No two households or divorces are the same, so why try to fit your family’s circumstances into a cookie-cutter mold? Some of the best co-parenting solutions come about when the former partners agree to set aside personal grievances and work together for the best interests of their children.
What about bird’s nest parenting?
It’s certainly not for everyone, but for some families, bird’s nest parenting is the perfect solution to a custody issue. With bird’s nest parenting, the children remain in the family home while the parents transition in and out of it during their time with the kids.

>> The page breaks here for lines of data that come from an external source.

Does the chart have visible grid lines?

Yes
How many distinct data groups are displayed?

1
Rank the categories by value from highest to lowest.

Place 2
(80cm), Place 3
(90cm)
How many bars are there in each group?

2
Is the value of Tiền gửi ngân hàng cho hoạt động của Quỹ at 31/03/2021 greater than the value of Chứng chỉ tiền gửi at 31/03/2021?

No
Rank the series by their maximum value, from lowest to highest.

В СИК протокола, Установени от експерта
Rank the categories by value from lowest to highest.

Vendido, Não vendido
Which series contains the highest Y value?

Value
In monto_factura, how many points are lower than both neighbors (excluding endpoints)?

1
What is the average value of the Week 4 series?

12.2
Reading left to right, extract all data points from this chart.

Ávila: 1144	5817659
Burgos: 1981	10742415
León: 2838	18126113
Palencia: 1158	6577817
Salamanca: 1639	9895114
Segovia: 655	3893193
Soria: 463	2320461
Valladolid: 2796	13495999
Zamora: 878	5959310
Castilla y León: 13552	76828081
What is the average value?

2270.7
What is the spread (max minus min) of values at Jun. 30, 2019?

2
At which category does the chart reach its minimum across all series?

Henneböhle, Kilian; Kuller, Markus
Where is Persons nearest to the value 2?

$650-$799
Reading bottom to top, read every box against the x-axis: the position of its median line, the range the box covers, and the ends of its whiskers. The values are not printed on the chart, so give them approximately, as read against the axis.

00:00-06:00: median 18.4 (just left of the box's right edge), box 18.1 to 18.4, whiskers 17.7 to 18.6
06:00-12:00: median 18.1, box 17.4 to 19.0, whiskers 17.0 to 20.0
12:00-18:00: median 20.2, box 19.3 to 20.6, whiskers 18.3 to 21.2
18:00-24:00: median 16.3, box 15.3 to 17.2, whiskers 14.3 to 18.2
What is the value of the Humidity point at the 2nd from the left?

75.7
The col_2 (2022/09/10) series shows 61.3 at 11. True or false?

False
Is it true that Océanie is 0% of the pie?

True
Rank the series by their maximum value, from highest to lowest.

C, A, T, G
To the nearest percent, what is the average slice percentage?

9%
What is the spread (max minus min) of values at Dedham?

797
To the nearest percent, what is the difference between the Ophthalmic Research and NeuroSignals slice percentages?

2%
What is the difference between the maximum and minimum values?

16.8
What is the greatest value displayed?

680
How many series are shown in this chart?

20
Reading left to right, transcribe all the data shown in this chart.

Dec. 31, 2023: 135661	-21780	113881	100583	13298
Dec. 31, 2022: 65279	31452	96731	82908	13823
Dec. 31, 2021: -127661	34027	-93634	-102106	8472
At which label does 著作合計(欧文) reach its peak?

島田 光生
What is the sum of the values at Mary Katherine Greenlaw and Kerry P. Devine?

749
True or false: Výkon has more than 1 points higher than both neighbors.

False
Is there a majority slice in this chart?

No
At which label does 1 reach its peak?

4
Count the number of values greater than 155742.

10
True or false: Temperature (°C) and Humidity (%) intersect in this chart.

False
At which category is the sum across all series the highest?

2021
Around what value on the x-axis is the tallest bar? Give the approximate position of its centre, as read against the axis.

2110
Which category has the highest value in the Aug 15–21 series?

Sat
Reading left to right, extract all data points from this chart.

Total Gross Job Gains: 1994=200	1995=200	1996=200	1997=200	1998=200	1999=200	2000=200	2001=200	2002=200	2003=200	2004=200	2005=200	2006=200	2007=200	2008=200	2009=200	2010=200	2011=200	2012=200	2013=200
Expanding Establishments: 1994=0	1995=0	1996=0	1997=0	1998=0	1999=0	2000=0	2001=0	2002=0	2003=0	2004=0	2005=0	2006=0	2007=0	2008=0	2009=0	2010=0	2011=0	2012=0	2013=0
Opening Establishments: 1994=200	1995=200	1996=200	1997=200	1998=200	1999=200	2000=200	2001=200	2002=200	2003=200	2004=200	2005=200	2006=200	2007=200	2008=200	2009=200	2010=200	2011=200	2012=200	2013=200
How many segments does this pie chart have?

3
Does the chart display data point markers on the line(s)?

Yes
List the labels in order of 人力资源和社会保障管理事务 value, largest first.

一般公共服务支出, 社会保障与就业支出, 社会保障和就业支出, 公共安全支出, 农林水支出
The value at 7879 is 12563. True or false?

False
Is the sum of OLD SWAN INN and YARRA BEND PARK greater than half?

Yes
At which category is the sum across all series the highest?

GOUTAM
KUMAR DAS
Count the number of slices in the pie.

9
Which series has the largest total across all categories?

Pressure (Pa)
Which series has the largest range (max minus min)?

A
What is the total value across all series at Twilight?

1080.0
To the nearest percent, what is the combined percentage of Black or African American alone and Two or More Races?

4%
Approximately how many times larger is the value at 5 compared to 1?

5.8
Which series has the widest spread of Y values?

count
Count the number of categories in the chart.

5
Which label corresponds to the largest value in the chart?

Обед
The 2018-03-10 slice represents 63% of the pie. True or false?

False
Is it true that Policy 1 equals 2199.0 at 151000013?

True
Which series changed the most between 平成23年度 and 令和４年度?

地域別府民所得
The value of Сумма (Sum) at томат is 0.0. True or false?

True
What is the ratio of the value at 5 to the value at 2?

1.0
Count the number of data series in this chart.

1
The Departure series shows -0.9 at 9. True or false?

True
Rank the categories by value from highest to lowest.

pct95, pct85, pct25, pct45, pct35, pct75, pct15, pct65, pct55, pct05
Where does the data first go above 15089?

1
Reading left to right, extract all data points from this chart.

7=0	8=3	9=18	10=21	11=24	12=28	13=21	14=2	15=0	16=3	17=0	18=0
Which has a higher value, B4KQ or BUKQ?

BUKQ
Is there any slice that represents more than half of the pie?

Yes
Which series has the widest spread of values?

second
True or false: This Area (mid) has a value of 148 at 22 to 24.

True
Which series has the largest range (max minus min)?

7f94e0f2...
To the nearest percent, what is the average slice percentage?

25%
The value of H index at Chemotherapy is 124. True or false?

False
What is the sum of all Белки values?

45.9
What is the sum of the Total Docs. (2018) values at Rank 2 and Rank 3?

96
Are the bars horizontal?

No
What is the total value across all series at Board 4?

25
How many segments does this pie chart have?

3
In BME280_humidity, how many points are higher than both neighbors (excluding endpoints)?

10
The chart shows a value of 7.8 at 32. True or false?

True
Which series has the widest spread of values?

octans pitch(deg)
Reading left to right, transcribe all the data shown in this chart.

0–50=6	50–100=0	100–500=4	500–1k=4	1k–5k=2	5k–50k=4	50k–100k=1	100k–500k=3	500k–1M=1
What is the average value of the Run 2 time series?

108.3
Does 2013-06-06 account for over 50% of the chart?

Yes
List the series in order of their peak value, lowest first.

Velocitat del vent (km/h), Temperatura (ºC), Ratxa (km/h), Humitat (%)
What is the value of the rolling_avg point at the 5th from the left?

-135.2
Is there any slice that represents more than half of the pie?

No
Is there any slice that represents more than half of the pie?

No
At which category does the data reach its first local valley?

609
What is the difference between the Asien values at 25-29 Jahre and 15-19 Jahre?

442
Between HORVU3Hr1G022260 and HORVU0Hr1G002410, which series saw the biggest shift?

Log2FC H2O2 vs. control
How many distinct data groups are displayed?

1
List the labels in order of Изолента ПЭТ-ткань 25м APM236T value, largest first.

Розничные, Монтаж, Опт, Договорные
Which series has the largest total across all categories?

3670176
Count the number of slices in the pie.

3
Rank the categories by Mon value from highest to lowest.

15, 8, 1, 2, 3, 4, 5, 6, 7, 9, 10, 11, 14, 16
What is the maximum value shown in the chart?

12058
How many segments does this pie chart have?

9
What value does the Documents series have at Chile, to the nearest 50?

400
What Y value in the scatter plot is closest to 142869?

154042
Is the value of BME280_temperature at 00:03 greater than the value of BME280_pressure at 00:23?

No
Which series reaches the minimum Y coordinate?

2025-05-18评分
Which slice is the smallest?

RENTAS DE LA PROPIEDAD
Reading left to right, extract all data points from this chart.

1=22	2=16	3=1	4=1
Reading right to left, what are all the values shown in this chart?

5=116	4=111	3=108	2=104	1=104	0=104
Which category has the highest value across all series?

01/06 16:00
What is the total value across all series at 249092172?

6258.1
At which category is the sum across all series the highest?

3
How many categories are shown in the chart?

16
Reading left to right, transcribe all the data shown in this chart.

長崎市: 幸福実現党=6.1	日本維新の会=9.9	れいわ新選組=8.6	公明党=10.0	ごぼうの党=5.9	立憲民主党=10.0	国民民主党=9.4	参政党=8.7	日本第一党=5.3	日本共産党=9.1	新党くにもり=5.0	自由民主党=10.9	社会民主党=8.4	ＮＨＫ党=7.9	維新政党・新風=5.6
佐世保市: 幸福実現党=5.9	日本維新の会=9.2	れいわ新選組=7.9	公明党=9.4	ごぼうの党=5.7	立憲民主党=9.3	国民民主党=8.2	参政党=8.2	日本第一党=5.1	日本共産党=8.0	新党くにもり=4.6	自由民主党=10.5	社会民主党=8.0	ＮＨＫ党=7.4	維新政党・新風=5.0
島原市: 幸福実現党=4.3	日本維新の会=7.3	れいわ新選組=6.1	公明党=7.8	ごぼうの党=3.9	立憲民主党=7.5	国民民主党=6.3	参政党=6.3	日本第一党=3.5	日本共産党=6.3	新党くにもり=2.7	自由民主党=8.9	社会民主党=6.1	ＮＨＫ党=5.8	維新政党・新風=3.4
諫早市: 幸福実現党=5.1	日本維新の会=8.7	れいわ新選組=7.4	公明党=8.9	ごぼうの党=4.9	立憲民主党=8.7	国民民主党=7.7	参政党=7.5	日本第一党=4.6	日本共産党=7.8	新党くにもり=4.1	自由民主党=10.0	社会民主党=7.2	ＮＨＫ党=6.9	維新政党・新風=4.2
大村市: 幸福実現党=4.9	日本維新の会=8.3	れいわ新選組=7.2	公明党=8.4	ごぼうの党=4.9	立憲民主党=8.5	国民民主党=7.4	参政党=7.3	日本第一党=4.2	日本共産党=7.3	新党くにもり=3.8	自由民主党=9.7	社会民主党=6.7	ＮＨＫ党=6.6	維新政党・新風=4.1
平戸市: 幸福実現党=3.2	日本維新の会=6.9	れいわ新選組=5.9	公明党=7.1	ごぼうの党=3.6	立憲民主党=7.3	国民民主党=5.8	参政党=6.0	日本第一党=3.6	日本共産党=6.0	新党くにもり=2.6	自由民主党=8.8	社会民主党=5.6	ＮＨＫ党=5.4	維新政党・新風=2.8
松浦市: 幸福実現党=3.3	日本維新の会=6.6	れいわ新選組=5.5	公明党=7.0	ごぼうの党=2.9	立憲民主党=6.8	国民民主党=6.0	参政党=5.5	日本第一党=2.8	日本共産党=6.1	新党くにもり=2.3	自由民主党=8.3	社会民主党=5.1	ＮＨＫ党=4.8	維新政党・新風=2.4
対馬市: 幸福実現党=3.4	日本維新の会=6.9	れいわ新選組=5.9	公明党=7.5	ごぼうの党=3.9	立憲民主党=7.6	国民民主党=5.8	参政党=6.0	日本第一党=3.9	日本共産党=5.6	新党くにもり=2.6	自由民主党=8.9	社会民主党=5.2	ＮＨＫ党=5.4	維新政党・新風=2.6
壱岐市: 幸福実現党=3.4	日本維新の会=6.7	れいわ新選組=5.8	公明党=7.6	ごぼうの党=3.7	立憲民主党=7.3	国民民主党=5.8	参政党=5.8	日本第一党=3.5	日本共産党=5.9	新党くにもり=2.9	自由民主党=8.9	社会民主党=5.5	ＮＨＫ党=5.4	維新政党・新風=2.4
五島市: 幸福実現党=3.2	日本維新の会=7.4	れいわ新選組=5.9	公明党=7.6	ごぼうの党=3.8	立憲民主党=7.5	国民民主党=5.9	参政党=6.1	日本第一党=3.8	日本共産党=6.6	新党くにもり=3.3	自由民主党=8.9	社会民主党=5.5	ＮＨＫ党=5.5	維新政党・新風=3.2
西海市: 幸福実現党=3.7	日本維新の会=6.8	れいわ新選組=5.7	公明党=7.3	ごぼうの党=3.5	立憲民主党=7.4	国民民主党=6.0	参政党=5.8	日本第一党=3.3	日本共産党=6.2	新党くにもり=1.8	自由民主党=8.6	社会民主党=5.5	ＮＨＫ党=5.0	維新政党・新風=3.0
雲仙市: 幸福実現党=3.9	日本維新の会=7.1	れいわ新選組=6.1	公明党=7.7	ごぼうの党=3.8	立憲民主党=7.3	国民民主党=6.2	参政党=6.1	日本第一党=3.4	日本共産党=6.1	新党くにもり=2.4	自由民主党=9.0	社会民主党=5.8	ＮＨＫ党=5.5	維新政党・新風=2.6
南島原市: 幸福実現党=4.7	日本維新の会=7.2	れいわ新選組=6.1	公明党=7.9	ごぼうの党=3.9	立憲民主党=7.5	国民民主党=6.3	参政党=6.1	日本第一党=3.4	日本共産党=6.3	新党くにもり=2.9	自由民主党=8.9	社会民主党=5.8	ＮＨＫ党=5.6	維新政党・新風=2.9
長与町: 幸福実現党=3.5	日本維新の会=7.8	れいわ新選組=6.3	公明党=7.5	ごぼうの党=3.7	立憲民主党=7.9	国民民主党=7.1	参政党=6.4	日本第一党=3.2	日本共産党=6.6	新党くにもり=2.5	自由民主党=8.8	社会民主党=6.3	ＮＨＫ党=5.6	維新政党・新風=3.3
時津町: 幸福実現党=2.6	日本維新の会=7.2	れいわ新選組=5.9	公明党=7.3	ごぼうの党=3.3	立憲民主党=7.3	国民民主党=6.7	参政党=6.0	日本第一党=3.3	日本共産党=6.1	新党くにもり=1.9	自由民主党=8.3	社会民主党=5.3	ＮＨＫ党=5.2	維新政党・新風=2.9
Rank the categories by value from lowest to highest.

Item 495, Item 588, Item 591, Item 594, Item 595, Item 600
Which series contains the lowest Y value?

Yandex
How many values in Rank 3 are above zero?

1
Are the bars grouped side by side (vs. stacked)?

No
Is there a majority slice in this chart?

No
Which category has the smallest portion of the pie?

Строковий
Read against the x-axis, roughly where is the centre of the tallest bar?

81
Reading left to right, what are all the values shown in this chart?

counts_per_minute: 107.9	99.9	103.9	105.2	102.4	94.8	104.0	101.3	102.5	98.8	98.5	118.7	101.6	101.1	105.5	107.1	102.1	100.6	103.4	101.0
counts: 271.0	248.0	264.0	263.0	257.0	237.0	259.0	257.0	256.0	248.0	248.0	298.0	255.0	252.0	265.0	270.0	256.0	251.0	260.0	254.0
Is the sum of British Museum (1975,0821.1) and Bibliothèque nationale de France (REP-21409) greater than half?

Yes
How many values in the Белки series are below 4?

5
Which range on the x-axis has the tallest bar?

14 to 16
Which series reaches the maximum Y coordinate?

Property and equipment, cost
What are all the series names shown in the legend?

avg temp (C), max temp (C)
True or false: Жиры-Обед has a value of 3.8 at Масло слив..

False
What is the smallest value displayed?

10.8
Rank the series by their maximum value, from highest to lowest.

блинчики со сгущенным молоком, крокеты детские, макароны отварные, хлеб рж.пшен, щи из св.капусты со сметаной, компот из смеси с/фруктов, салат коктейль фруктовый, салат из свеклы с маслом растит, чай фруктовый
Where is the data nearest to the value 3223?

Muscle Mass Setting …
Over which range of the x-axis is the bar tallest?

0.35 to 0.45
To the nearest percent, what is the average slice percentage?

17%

Why might it work out for your family?
There are no abrupt changes. Your child gets to remain in their own beds and bedrooms in the same house where they lived prior to the divorce. They don’t have to change schools or move neighborhoods. All their friends, teachers and teammates are still the same.
Families with a child on the autism spectrum or one who requires expensive medical equipment to carry out activities of daily life (ADLs) may find this is the best option unless they can afford to duplicate all the medical devices in a second home.
Why might it not work out?
Once one or both spouses move on to other serious relationships, it may no longer be comfortable to share a living space even in shifts. It can also be an expensive solution unless the former spouses agree to share a separate living space as roommates when they are not with the kids. Otherwise, they are essentially supporting three households.
The court will never order this unusual type of custody arrangement, but will likely sign off on it once the parties and their legal counsels have reviewed and approved the parenting plan.